* [Assigned task] Exactly as written, output the lines below starting from the first and ending with the line that contains "left shoulder: (621, 509)"; omit pictures.

====================

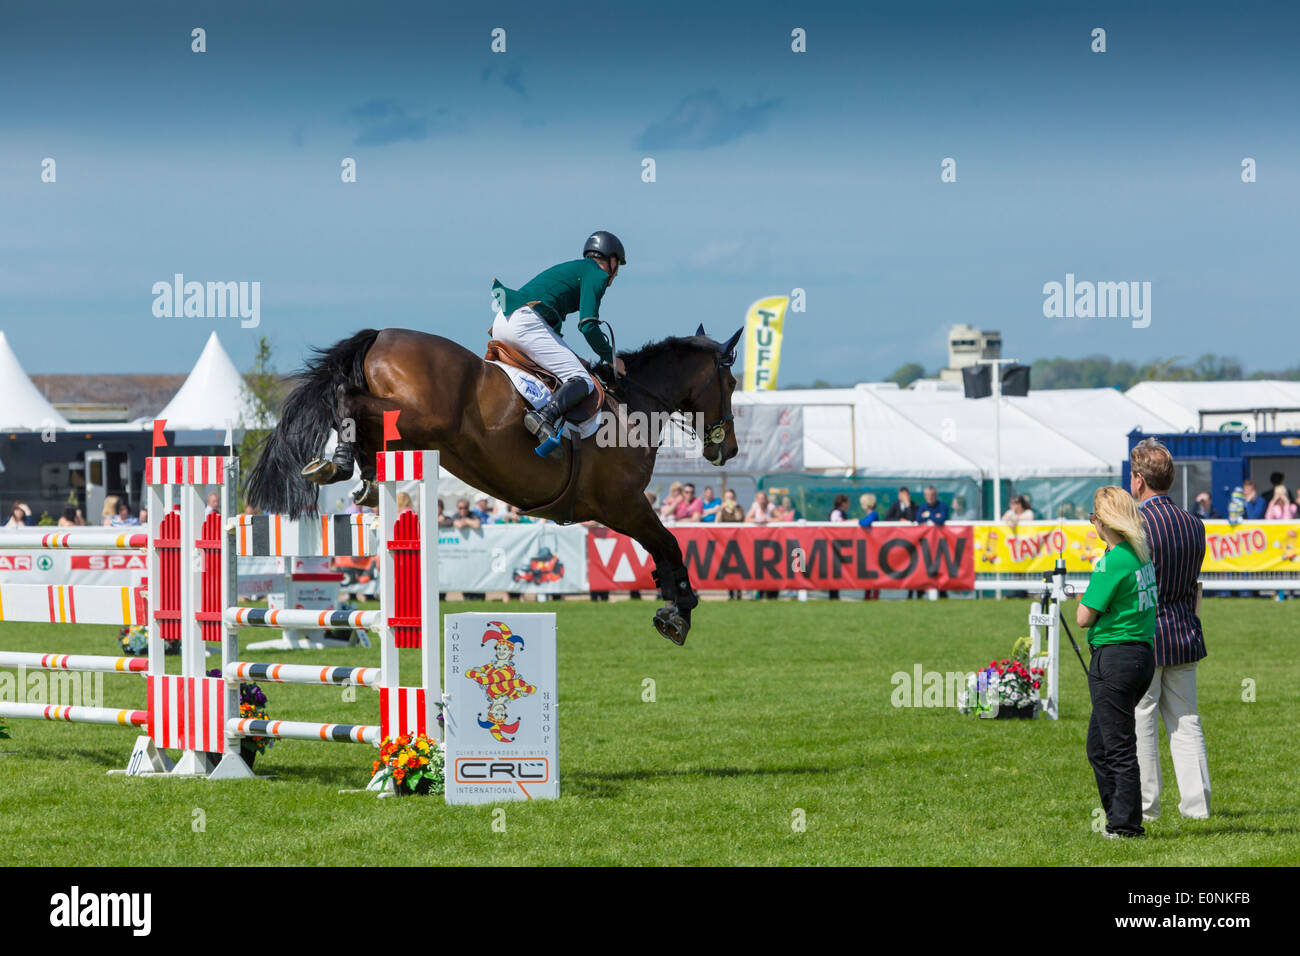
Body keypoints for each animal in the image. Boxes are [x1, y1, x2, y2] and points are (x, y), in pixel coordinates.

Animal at [245, 325, 743, 647]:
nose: (730, 449)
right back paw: (345, 461)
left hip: (408, 427)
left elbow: (662, 549)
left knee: (353, 411)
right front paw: (679, 611)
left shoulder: (621, 509)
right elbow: (669, 545)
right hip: (419, 417)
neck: (634, 404)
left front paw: (673, 606)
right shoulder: (623, 505)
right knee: (344, 396)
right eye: (733, 381)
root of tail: (382, 335)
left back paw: (354, 468)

====================

* [Reply]
Body keypoints for each animal in the image. Boxes are [x1, y1, x2, y2] and points are (x, y), in pixel coordinates.

Animal at [245, 325, 743, 647]:
nose: (730, 449)
right back paw: (345, 461)
left hip: (408, 427)
left elbow: (662, 549)
left knee: (353, 411)
right front paw: (679, 611)
left shoulder: (621, 509)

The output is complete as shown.